Recent Thoughts

Friday, April 13, 2007

Buddy Or Beau?

*** My Note ***

Take this how you will and apply it to your life. Some of you out there might have someone you feel strongly about. If not already, take the chance to tell them how you feel.

"The bittersweet tears shed over graves are for words left unsaid and deeds left undone." - Harriet Beecher Stowe

*** End Note ***

I dream of you every night. Your presence there has become as natural as my own. Since you arrived, my dreams have been better, if not good. I would not change a thing for I feel as if you bring a sense of ease to my dreams. That everything finally feels right and I have what I need.

Someday, I’ll dare to take your hand as we walk so that I can feel your touch in my palm. To feel comforted that you’re right there by my side. To have you tug on my sleeve when you need something and make me feel as if there is something I have to offer you. Someday, I might dare to say that for the briefest of moments, your lips graced mine.

Day in and day out, I will continue in my attempts to never let you feel alone. I shall continue to stand by your side. To smile when you laugh. To give you a shoulder to cry on. To give an ear when you talk. To give a hug when you need the comfort.

Compromise fails to take on meaning when it comes to you. My wishes align with yours and my efforts are for your benefit. For every second that I spend with you is a gift. My only offering… devotion.

Do understand that I value the time we’ve spent together and I do still yearn for your company. So much so that I hate the farewells and I desperately think of ways to see you for just the one extra second. Hoping that maybe finally, I’ll work up the nerve to smile at you, perhaps take your hand and pull you close. I miss you. It’s hard to believe but I miss you. I could meet you all the time but it’s still never enough. You don’t understand what it means to me when I can say that you took the time out to meet me.

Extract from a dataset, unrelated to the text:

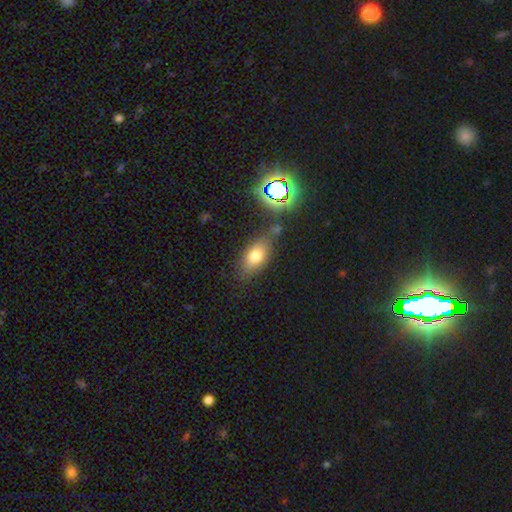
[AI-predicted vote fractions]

I’m always straining my mind to think of something to talk to you about. When I look into your eyes, I always dread to see boredom. I’m always just looking to lock eyes with you so that I can just feel one extra connection with you. It’s sad but true. Humour me and let me feel as if I’m not completely delusional in thinking that perhaps it’s possible a girl like you could stand by me.

Impossible is nothing but the same goes for your feelings for me… Nothing. It is not to be and I will not force it. I will not ask to see if you will be mine. I only ask if you will take what I offer. I cherish your happiness, treasure your smile. I hope your happiness is as eternal as your presence in my thoughts. Call it an infatuation or a schoolboy crush, I don’t mind. Just know that I care and I’m always looking out for you. Whether it’s now or later, I shall always stand on the sidelines and root you on. I will continue to dream about you for it’s the only place where I know you can be mine and I can make you as happy as you deserve to be. Don’t doubt me on that – your happiness is what matters to me and I shall always be the person you need me to be. If that means that I should remain your friend and shelve my feelings, then so be it.